(Records supplied Opens)

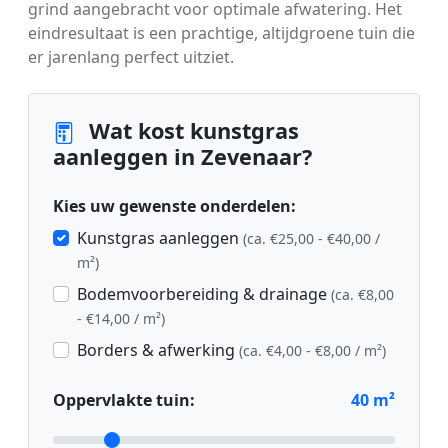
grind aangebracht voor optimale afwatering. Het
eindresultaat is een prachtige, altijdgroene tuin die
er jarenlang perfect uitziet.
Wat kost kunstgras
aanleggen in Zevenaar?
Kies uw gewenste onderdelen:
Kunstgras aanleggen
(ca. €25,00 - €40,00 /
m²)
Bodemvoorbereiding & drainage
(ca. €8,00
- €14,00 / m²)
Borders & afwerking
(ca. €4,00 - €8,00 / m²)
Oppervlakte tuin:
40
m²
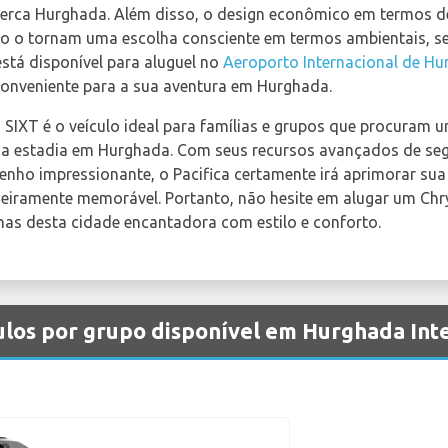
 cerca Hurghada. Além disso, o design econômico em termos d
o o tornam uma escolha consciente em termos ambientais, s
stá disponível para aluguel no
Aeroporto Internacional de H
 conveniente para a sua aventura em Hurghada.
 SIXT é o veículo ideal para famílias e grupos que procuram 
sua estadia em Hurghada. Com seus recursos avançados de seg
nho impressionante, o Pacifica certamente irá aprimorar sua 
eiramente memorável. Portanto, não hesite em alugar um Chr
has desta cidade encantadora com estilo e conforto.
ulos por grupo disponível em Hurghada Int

(Records supplied Closes)

**What is expected**. Without the pictures, give back every record precisely as shown.

**Problem solution**.
grind aangebracht voor optimale afwatering. Het
eindresultaat is een prachtige, altijdgroene tuin die
er jarenlang perfect uitziet.
Wat kost kunstgras
aanleggen in Zevenaar?
Kies uw gewenste onderdelen:
Kunstgras aanleggen
(ca. €25,00 - €40,00 /
m²)
Bodemvoorbereiding & drainage
(ca. €8,00
- €14,00 / m²)
Borders & afwerking
(ca. €4,00 - €8,00 / m²)
Oppervlakte tuin:
40
m²
 cerca Hurghada. Além disso, o design econômico em termos d
o o tornam uma escolha consciente em termos ambientais, s
stá disponível para aluguel no
Aeroporto Internacional de H
 conveniente para a sua aventura em Hurghada.
 SIXT é o veículo ideal para famílias e grupos que procuram 
sua estadia em Hurghada. Com seus recursos avançados de seg
nho impressionante, o Pacifica certamente irá aprimorar sua 
eiramente memorável. Portanto, não hesite em alugar um Chr
has desta cidade encantadora com estilo e conforto.
ulos por grupo disponível em Hurghada Int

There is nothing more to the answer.